Sir Walter Raleigh had his Governor's seat here from 1600 to 1603, but never lived there - he preferred to stay in town. It was he who gave the castle its name, of course in honour of his Queen, Elizabeth I.
Some time before the year 550, a monk of Belgian origin arrived on the island we now know as Jersey, accompanied by another monk. The men were Helier and Romard, and they found a small community of fishermen at the place that is now Jersey's capital. They were eager to learn the new faith, but Helier especially had mainly come here to find the peace and quiet he craved. Instead of living with his community, he chose the remotest of the chain of islets off Jersey's coast, and built himself a shelter, where he would live and spend his days and nights in prayer and contemplation for about 13 years.
His companion travelled back and forth between the islet and the fishing village, and every now and then, Helier must have done that, too, because he apparently found time to perform a miracle every now and then. He also warned the fishermen about approaching ships (which usually meant nothing good), seeing them first from his vantage point. You can read this and some more about Helier here on wikipedia; it makes an interesting story, whether you believe in saints or not.
|Picture by O.K. Yes, that pink dot is me.|
We wandered around the castle and visited one of several museums/exhibitions inside the former barracks. The exhibition we saw was very well done and informative. You could see how living and working conditions changed throughout the centuries, and how they varied between the higher ranks and the common soldiers, who sometimes had their wives and children with them.
Drinking and petty crimes were a huge problem in the overcrowded quarters; part of the soldiers' payment was given in cider, and they had nothing to do most of the time. Much later, conditions improved somewhat, but learning about such things always makes me double glad and grateful that I live where I live and when I live.
Some more pictures O.K. took:
One of the volunteers working there for Jersey Heritage talked to us for a while. He was one of those people who are truly enthusiastic about what they do, and it was a pleasure listening to him. He recommended Mont Orgueil to us, saying that to him, that was THE castle. We had already decided that we wanted to see the place anyway, so we were happy to have our idea for the next day confirmed by his comments.

########################################

WHAT YOU WILL DO:
Answer these questions using the text on Jersey's castle:
1. In whose honour was the castle named?
2. For about how many years did Helier live in his shelter on the islet?
3. Which castle did the Jersey Heritage volunteer recommend?
Nothing in the listing is required for what follows.

INFORMATION SHOWN:
########################################

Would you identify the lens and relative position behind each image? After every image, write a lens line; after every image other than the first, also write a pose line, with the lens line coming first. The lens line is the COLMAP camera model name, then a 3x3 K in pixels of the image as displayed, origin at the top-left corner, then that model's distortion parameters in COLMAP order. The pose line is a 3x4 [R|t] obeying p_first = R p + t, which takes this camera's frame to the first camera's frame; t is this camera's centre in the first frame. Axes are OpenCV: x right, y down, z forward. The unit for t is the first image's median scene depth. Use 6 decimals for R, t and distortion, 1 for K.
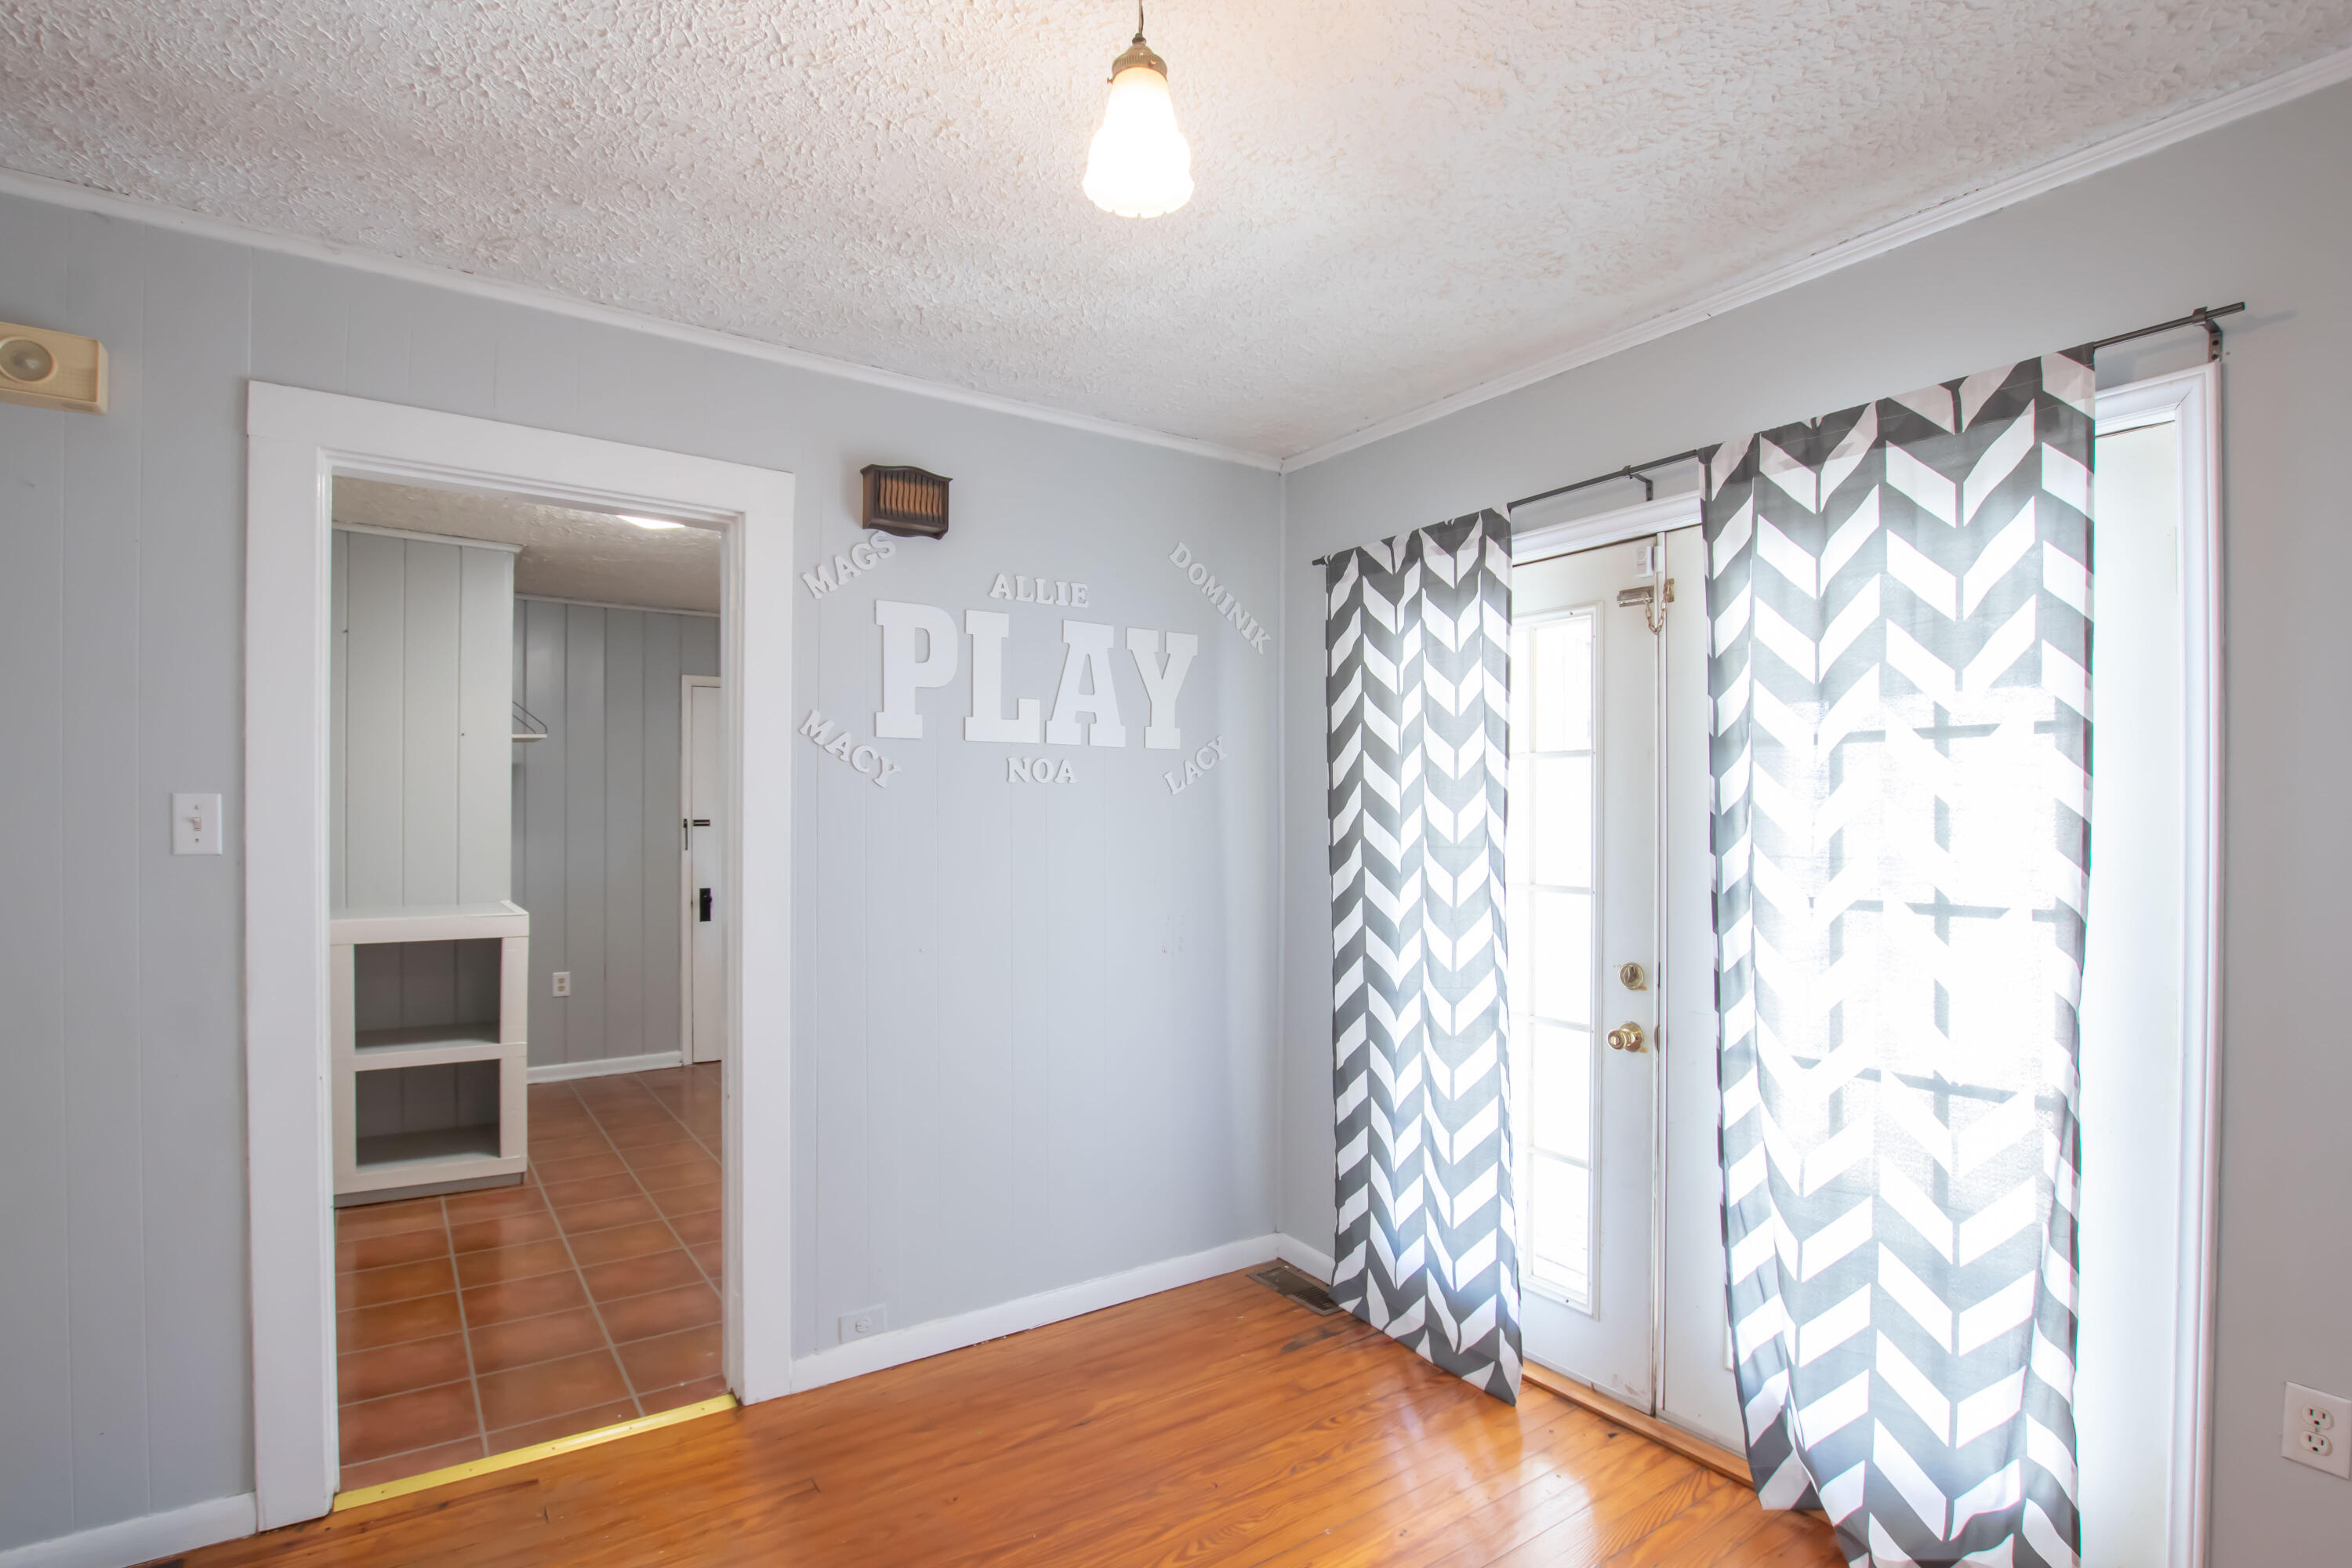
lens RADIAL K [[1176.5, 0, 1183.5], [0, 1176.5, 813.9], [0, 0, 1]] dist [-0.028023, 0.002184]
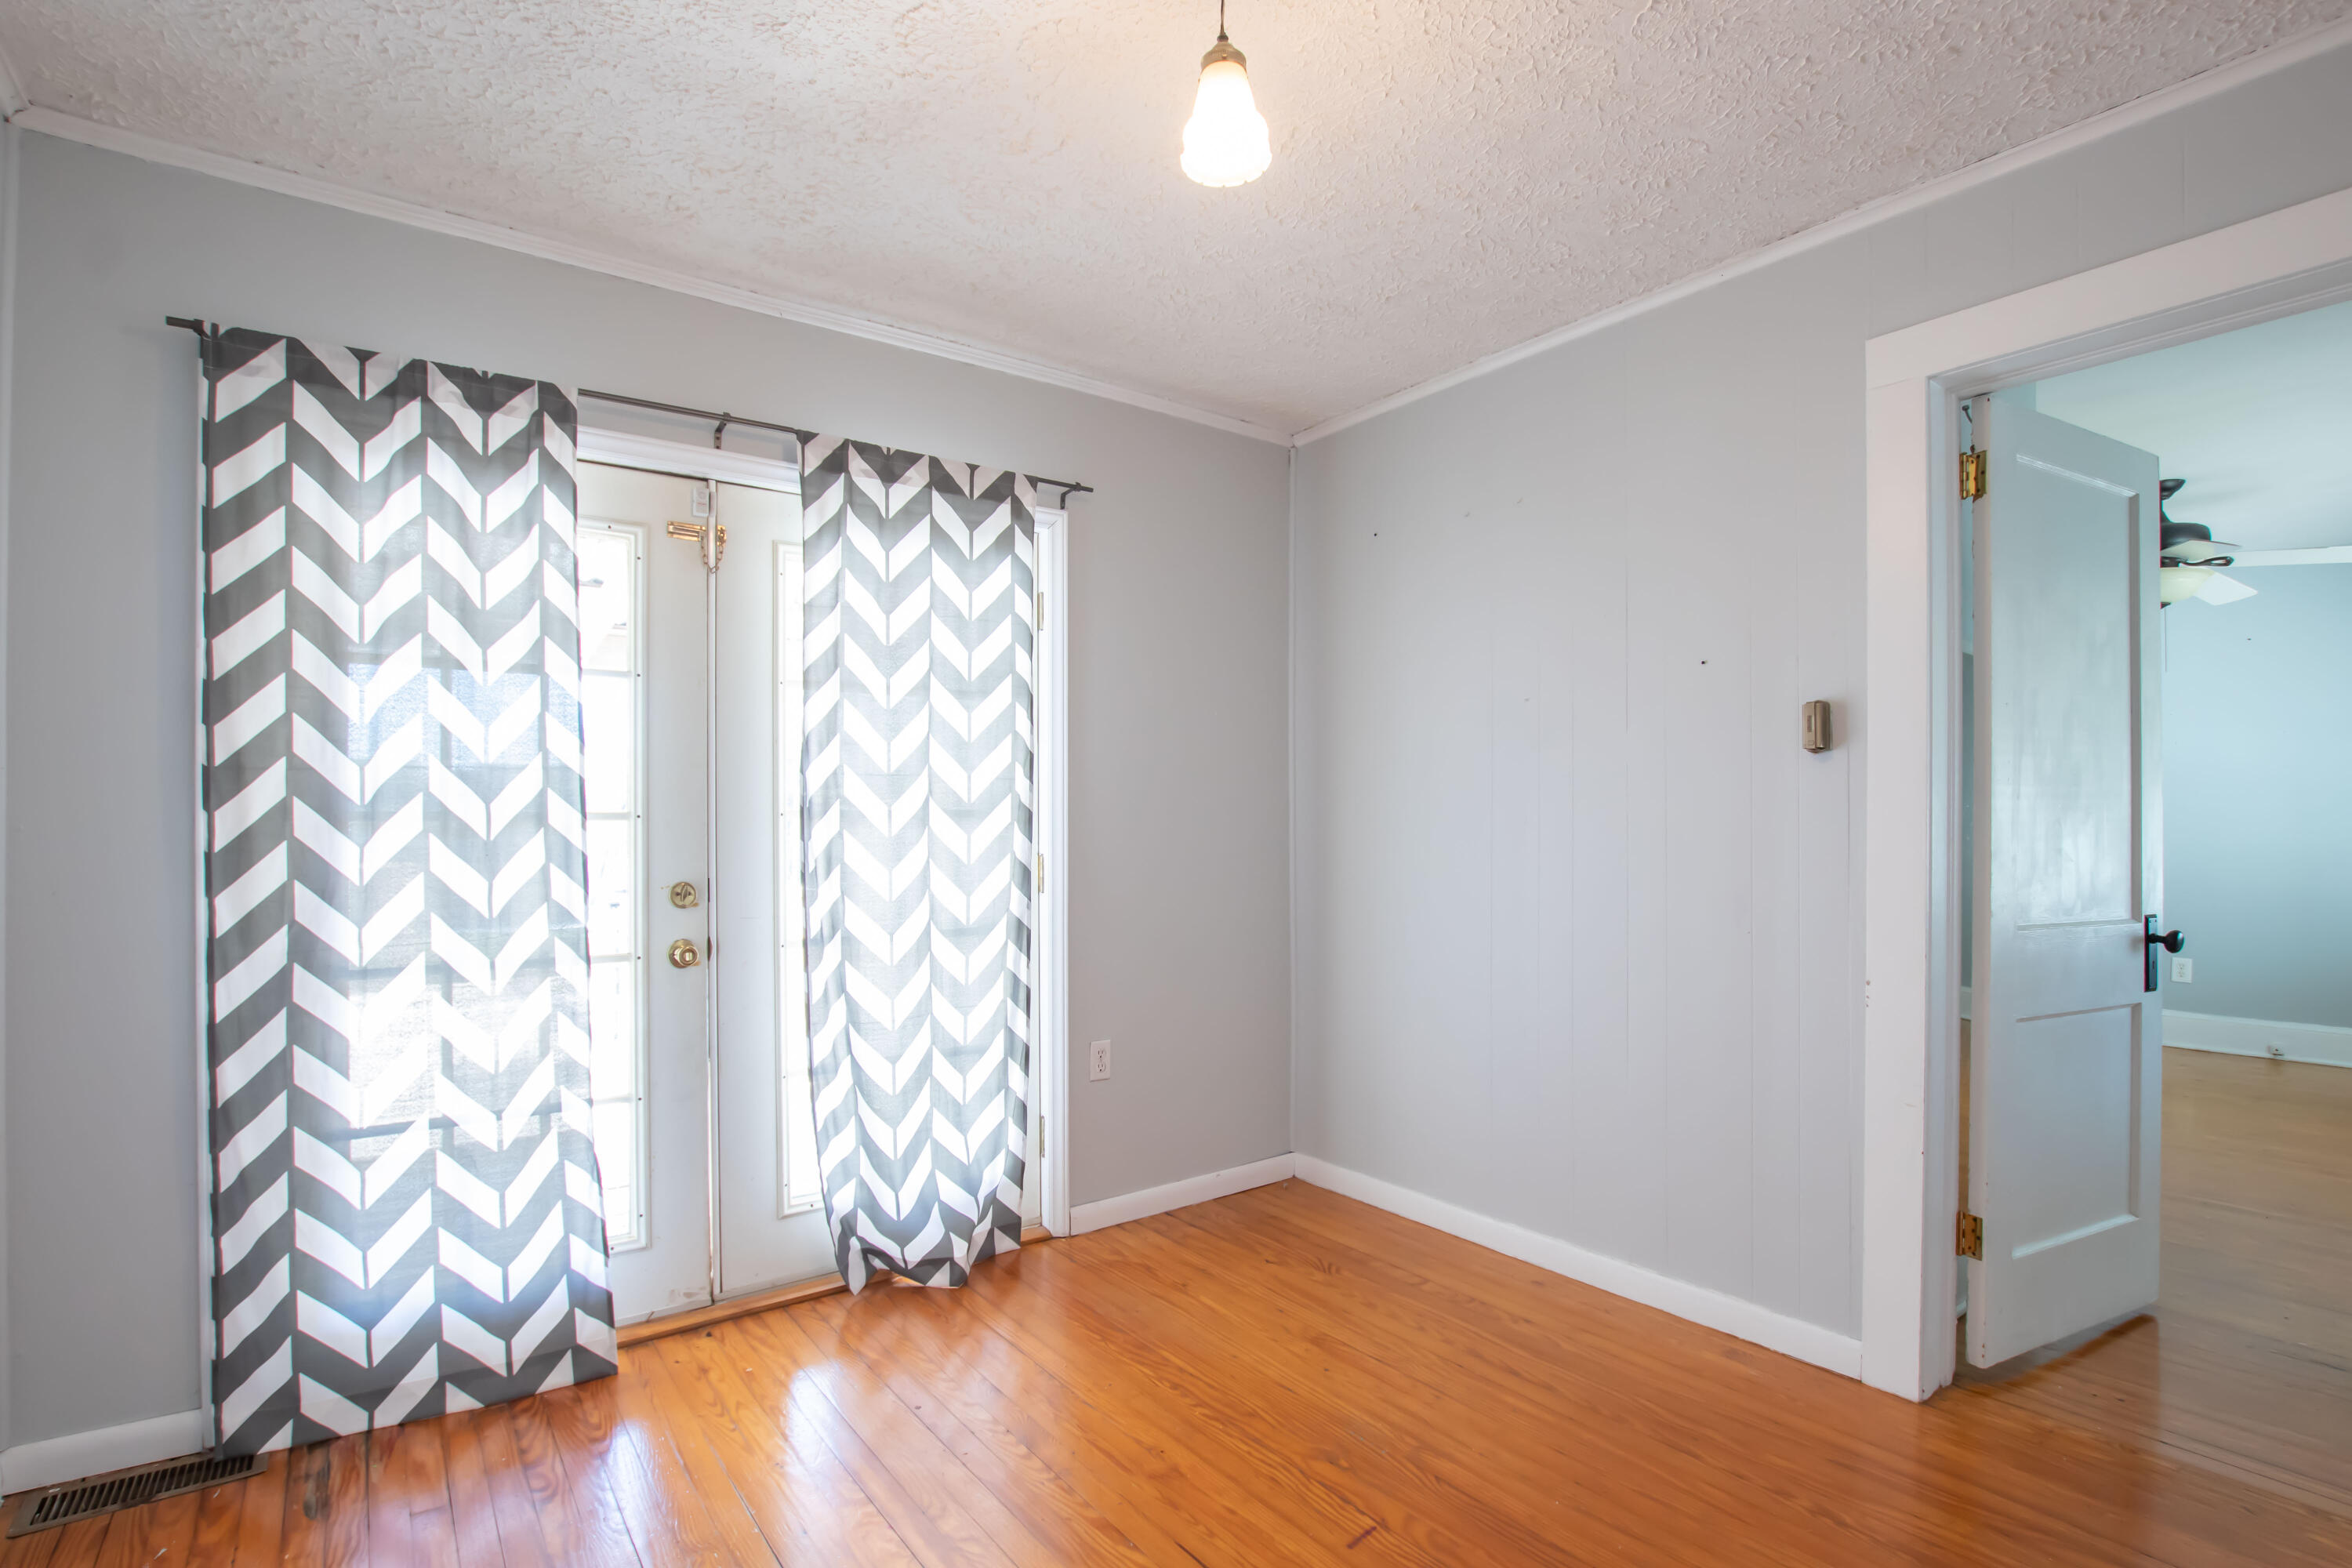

########################################

ANSWER SPACE:
1. Queen Elizabeth I
2. About 13 years
3. Mont Orgueil